O velório na velha Itabira

Segundo relatos dos antigos da minha família, o velório em Itabira era um momento de muita tristeza e respeito. Quando algum membro da família ou amigo falecia, a consternação era geral. Assim que a notícia se espalhava, vizinhos, parentes e amigos dirigiam-se à casa do morto para prestar-lhe as últimas homenagens.

A família providenciava um grande banquete para os visitantes, com a colaboração da vizinhança. A comida era farta. O café era regado com bolo de fubá, rosquinhas, broa e biscoito de polvilho.

O corpo ficava exposto na sala principal em cima de um tablado, coberto por um lençol branco. Velas de cera de abelha esquadrilhavam todo o esquife.

As pessoas que desejavam ver o rosto do falecido levantavam a ponta do lençol e faziam o sinal da cruz, acompanhado de lamentos. O caixão era feito de madeira, revestido de pano preto para pessoas casadas, roxo para homens solteiros e de pano branco para virgens e crianças.

Havia na cidade uma equipe de rezadeiras e carpideiras cuja presença era marcante durante todo o velório. Era tradição entoar as “excelências”, cantigas acompanhadas de instrumentos para homenagear o falecido. Cantavam-”se várias vezes: - ‘‘Rogai por essa pobre alma, tenha dela compaixão”. E todos respondiam: - “assim seja”.

Outra “excelência” muito usada era a seguinte: - “Pela santa cruz, que a virgem Maria lhe entregue a sua luz”, e todos respondiam: - “Assim seja”. Rezas como o terço, o credo, o oficio de Nossa Senhora, ladainhas de todos os Santos não faltavam durante o evento.

Quando os velórios se estendiam pela madrugada, as pessoas faziam questão de contar histórias exaltando o falecido.
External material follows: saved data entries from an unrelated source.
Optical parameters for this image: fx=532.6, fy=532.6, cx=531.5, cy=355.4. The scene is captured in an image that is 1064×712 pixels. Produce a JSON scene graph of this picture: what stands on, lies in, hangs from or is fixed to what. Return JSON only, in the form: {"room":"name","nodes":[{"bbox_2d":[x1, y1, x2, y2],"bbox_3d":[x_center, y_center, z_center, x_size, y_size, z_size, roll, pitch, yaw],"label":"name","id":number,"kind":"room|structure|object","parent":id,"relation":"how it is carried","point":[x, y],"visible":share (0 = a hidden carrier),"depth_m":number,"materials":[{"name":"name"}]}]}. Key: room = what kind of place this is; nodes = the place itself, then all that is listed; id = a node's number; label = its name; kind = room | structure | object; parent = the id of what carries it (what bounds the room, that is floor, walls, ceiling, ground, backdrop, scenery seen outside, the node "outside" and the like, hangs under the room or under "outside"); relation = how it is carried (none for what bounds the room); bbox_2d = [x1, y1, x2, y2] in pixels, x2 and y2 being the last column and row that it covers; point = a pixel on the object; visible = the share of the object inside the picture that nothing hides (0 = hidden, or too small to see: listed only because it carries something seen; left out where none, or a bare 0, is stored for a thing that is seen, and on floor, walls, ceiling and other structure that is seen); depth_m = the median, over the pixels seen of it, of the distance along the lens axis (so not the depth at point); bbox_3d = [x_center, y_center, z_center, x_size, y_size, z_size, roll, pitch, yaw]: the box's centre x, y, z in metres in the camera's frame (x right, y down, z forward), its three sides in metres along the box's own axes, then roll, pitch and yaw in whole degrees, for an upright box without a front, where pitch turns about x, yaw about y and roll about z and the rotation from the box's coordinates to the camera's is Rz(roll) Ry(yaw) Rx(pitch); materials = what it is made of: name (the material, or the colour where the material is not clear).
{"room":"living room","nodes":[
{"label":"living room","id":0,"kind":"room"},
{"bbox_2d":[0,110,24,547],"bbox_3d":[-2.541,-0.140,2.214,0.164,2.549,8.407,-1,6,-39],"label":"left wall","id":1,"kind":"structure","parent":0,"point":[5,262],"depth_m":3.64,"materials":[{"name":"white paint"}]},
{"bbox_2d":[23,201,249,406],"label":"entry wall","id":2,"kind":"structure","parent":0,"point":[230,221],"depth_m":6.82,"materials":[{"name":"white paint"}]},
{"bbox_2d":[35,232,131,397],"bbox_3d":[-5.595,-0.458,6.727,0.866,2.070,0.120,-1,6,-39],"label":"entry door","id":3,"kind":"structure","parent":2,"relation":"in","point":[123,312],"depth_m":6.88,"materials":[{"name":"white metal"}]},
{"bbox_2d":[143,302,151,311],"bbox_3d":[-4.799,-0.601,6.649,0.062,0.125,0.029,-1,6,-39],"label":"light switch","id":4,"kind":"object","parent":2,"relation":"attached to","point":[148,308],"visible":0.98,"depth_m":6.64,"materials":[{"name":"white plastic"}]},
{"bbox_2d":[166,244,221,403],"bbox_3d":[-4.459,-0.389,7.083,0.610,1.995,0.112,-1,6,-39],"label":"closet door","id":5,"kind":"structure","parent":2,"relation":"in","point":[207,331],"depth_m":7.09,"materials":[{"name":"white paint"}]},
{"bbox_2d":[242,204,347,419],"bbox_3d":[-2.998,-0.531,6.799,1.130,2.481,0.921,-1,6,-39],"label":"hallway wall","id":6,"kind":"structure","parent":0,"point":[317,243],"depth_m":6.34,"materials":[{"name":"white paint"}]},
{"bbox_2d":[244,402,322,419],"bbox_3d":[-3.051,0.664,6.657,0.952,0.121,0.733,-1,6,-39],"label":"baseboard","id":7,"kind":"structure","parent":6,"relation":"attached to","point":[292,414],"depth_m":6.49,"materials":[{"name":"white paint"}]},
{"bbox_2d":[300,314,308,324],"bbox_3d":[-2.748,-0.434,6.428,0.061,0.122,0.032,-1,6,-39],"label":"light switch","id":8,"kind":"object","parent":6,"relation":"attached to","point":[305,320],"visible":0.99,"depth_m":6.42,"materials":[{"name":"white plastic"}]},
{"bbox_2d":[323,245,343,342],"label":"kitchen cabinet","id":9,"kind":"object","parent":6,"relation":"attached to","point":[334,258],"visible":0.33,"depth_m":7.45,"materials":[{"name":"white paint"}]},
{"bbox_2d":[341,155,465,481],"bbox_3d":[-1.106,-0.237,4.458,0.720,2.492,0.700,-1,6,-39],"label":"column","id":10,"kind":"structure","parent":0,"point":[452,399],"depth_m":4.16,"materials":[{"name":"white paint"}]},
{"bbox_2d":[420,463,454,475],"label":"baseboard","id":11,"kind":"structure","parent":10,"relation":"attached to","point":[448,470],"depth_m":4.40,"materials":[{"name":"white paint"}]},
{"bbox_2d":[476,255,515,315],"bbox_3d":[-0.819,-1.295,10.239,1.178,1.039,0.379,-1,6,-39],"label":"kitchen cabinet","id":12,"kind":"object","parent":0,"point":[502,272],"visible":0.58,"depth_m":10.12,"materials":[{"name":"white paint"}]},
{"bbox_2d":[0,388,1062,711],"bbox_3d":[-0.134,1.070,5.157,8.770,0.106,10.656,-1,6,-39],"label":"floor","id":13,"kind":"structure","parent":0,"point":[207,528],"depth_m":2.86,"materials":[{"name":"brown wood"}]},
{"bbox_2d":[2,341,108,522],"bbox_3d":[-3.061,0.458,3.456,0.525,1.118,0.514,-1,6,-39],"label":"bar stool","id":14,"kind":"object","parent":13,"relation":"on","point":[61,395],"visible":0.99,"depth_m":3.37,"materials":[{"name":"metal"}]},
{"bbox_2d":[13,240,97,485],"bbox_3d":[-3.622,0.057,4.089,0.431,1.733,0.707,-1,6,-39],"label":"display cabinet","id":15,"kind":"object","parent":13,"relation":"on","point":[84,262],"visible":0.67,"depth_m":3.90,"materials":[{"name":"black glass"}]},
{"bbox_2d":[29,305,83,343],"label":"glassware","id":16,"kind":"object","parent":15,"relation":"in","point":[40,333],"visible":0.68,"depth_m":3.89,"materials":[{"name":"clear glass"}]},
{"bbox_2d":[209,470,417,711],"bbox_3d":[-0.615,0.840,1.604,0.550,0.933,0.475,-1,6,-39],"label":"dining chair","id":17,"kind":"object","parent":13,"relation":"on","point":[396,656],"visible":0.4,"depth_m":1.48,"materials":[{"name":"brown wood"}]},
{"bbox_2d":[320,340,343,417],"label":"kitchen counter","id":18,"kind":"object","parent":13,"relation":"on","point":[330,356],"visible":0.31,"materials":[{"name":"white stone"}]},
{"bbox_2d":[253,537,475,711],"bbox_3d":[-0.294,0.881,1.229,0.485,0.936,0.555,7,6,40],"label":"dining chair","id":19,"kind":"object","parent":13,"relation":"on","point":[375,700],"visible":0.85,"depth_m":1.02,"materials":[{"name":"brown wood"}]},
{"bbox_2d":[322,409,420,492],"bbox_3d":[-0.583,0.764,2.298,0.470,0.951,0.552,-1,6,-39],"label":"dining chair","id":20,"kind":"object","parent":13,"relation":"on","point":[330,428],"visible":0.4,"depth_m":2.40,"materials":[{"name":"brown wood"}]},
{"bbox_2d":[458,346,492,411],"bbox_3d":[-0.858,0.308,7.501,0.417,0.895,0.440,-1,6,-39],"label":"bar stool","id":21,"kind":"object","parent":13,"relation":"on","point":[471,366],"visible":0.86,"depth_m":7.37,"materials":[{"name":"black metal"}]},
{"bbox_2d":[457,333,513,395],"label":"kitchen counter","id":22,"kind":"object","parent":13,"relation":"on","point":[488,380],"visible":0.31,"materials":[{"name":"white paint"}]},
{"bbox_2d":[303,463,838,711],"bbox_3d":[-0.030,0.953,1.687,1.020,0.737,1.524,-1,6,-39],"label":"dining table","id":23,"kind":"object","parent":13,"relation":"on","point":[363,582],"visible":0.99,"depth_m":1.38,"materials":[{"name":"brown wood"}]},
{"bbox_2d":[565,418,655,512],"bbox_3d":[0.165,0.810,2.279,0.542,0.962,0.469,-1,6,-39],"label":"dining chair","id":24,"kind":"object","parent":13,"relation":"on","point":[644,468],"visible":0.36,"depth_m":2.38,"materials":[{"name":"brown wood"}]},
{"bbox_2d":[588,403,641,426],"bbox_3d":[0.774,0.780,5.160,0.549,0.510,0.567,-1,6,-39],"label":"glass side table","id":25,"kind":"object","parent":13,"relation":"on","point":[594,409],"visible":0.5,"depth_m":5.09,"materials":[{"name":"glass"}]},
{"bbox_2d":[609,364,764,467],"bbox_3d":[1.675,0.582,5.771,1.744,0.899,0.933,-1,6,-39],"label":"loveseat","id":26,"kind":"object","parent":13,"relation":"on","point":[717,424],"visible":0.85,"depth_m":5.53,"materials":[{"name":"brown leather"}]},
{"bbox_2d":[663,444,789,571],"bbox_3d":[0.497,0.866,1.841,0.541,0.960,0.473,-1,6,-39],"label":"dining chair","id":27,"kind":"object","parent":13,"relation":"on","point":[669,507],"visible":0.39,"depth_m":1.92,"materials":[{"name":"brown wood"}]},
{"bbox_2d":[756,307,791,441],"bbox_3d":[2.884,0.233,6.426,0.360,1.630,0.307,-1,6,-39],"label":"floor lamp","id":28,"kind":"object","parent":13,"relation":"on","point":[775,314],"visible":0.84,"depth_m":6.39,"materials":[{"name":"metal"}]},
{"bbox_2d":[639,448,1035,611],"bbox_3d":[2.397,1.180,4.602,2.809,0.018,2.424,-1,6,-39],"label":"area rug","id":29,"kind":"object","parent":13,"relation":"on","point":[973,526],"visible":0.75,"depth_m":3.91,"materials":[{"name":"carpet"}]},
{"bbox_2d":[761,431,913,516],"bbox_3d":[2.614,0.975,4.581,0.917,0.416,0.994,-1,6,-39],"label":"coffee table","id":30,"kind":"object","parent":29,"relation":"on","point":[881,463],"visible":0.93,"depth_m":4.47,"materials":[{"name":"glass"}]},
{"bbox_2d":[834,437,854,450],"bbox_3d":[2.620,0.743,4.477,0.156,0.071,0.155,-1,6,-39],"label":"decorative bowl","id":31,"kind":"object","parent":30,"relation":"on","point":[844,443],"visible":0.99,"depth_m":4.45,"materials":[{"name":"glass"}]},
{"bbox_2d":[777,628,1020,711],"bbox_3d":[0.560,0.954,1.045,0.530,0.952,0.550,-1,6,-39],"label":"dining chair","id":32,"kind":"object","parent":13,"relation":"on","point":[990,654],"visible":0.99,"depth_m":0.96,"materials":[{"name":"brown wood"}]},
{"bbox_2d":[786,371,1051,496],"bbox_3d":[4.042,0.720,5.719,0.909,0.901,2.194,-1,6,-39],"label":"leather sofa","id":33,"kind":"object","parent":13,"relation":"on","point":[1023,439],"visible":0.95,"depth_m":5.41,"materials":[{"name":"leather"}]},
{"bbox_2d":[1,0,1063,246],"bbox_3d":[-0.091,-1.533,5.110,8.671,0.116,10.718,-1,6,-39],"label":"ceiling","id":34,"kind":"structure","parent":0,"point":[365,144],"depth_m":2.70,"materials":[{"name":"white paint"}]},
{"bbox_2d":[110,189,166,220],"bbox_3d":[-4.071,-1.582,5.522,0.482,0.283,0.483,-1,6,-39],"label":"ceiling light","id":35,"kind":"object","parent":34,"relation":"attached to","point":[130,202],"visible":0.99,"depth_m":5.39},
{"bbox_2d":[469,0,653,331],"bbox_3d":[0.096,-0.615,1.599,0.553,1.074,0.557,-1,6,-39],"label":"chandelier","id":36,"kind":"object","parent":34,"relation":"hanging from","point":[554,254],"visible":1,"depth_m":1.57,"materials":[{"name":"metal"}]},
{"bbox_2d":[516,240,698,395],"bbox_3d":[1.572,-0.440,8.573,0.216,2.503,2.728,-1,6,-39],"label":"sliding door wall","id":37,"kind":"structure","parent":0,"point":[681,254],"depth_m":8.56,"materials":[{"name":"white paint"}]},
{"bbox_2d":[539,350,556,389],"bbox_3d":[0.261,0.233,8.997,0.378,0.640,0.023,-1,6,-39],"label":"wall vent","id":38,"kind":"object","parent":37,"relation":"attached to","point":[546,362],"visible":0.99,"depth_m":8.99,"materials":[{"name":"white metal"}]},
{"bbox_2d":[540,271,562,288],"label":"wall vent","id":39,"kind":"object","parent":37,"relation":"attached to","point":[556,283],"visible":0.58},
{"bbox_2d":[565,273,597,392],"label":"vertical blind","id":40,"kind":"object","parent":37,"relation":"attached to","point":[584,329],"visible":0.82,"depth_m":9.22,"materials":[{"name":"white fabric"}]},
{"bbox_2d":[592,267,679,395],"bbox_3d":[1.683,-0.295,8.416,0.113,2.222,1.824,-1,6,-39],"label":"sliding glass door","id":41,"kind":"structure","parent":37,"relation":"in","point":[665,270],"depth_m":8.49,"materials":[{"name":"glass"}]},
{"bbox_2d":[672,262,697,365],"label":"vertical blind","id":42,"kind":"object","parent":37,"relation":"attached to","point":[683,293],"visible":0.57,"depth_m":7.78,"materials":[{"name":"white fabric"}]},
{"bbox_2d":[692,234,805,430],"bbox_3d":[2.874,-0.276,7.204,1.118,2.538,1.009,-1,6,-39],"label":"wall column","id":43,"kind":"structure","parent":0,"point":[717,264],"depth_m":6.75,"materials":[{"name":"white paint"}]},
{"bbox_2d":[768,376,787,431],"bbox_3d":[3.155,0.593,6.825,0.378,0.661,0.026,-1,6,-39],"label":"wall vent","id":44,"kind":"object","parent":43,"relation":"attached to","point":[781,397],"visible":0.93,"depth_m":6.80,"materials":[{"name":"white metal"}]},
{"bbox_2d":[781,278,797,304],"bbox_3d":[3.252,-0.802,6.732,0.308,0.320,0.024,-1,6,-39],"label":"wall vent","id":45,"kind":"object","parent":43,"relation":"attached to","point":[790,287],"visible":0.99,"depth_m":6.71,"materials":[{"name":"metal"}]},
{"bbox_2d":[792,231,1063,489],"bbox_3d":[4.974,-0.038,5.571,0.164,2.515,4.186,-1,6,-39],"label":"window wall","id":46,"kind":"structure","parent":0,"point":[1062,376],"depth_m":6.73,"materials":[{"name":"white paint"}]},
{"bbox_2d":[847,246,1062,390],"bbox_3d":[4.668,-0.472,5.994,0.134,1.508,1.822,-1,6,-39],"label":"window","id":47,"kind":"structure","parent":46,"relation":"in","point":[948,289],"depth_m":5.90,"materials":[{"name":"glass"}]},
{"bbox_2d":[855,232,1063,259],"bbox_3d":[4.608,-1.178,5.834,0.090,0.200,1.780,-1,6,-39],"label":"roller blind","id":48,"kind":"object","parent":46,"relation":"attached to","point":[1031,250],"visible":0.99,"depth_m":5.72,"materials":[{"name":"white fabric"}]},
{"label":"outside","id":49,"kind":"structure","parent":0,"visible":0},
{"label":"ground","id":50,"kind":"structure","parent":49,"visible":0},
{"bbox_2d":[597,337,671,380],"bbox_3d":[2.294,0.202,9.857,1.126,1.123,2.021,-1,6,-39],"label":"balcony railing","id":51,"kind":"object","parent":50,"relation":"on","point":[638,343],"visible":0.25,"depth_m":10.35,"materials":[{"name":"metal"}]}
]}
Era tanto o respeito com o morto que o distinto tornava-se santo de uma hora para outra, mesmo que tivesse levado uma vida profana e depravada. Não faltavam também a cachaça, as piadas e casos assombrosos.
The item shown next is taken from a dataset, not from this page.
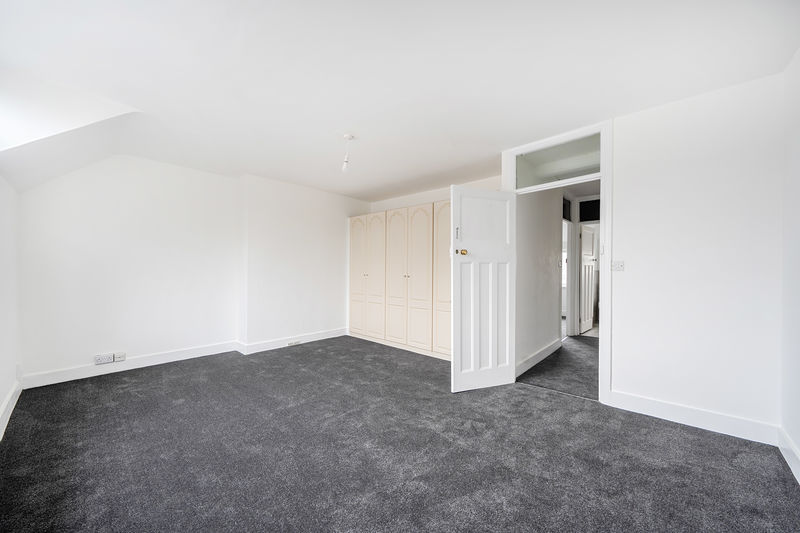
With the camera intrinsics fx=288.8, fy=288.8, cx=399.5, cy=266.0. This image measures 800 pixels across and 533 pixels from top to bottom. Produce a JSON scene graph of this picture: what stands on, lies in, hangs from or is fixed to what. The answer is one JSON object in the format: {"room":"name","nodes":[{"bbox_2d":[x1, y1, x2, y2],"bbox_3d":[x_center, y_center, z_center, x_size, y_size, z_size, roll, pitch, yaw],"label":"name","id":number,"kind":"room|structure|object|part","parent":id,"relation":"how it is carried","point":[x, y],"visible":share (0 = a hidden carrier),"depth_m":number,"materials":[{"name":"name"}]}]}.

Até o inicio do século XX em Itabira era tradição que os enterros (ou enterramento - como era chamado) fossem realizados no início da noite. Após todo o ritual realizado na casa do defunto, a Igreja providenciava a cerimônia de exéquias do cristão.

O cortejo seguia para a Igreja em procissão sendo recebido ao som dos sinos, que tinham linguagem própria para cada defunto. Conforme a posição social as badaladas eram mais fortes e solenes. No enterro de crianças (anjinhos como eram chamadas) as badaladas eram suaves. Quando o enterro era de pessoa pobre, sem destaque, o som era baixo. Quase ninguém percebia.
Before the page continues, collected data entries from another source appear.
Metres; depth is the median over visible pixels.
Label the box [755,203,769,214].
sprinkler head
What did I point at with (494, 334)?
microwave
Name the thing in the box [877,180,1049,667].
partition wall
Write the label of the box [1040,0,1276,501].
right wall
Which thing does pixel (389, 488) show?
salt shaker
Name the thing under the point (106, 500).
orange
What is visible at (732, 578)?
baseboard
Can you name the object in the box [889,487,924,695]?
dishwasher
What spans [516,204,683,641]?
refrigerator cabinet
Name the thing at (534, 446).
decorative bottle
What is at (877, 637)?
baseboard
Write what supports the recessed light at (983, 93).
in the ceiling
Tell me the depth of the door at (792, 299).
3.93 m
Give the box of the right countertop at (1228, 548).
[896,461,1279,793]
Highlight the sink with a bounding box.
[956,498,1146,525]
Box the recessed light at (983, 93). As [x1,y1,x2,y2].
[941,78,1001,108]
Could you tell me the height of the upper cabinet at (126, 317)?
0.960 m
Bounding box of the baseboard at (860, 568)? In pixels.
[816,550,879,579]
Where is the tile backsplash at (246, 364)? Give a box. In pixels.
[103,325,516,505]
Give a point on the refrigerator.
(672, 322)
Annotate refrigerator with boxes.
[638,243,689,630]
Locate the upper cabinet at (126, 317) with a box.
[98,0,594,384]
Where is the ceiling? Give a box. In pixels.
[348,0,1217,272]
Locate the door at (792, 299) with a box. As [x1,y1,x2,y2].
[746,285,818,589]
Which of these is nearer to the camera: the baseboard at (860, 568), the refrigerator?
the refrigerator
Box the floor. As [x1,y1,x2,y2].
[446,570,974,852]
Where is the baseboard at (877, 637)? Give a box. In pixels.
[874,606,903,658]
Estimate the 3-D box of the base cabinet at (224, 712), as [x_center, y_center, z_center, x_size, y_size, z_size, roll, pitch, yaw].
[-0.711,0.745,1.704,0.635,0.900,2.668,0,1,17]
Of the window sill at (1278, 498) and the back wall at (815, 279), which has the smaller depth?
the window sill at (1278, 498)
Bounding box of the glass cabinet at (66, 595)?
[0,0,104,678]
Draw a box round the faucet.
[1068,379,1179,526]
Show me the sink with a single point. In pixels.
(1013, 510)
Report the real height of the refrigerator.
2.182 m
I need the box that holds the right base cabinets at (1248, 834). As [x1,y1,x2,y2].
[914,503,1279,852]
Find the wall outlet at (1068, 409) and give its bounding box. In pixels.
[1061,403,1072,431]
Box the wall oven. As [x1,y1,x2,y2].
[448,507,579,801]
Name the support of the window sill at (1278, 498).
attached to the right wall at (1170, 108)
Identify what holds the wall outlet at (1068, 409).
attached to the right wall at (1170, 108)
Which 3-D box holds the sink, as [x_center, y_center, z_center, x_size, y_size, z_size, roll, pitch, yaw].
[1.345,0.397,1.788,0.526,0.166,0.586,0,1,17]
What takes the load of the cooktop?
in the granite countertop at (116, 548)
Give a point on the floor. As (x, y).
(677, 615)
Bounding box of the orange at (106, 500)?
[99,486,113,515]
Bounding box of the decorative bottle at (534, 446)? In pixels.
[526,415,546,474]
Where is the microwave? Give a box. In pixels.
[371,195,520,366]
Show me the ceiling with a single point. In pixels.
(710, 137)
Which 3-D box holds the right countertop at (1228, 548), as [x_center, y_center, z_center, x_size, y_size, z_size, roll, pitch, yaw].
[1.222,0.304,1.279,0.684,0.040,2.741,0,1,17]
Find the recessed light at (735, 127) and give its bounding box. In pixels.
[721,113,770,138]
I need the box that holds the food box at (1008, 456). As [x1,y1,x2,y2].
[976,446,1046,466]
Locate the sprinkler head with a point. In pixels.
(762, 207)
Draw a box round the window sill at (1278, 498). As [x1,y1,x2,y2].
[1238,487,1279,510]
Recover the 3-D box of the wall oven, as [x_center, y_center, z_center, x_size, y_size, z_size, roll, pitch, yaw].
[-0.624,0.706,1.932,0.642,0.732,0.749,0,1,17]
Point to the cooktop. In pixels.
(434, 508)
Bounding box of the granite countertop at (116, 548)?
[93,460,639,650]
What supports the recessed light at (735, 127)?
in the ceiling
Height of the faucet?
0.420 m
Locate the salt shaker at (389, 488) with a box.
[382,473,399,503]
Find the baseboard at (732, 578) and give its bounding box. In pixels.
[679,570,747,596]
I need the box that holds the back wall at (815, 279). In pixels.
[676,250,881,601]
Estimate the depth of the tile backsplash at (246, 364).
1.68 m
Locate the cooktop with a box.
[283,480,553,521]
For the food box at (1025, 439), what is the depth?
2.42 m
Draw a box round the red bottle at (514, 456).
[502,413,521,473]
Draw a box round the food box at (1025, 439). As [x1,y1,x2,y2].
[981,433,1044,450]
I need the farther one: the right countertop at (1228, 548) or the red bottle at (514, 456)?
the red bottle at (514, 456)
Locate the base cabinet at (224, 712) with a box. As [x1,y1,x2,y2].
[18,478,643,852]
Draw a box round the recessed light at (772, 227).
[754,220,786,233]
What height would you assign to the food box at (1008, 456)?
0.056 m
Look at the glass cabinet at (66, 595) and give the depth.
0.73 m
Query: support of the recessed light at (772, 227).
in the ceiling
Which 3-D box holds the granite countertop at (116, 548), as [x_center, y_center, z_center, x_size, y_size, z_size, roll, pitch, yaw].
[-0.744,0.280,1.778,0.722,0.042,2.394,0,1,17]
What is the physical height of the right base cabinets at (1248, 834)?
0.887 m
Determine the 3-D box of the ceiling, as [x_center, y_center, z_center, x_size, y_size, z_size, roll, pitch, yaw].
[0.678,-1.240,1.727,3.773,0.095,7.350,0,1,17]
O defunto que vinha da zona rural era carregado em uma padiola (dois pedaços de madeira preso em um lençol) até a cidade e transferido para um caixão feito sob encomenda. Muitos atribuem o nome de Beco do Caixão a uma Rua que liga a Tiradentes com Irmãos D´Caux, por ser ali o local onde as padiolas eram jogadas.

Interessante também era o tempo da cerimônia. A queima do incenso acontecia de acordo com importância do defunto e de sua família na sociedade. Caso o defunto pertencesse uma irmandade, tinha privilégio especial na cerimônia e local de sepultamento. Muitos por pertencerem a irmandades religiosas eram sepultados dentro dos templos ou em locais especiais nos cemitérios. Após a cerimônia de encomendação realizado no interior da Igreja, todas as pessoas ali presentes, recebiam uma vela, e tochas de bambus. Daí seguia em procissão até o cemitério sob os acordes, ou da Banda Euterpe ou Santa Cecília, que entoavam marchas fúnebres durante todo o cortejo. Isto, caso o defunto fosse pessoa de destaque na cidade.

Como a maioria das igrejas tinha seu cemitério, os sinos continuavam a tocar até que os caixões baixassem à sepultura. Durante os trinta dias após o sepultamento, toda a família do falecido vestia roupas pretas. O luto era obrigatório, exigência da Santa Madre Igreja. Por isso, era comum ver mulheres de vestido preto nas celebrações de domingo. Aquela que optasse por não casar, usava o luto pelo resto de sua vida.

As famílias que ficavam em dificuldade eram amparadas pela Igreja, pelos parentes, alguns vizinhos, políticos ou pela própria Prefeitura.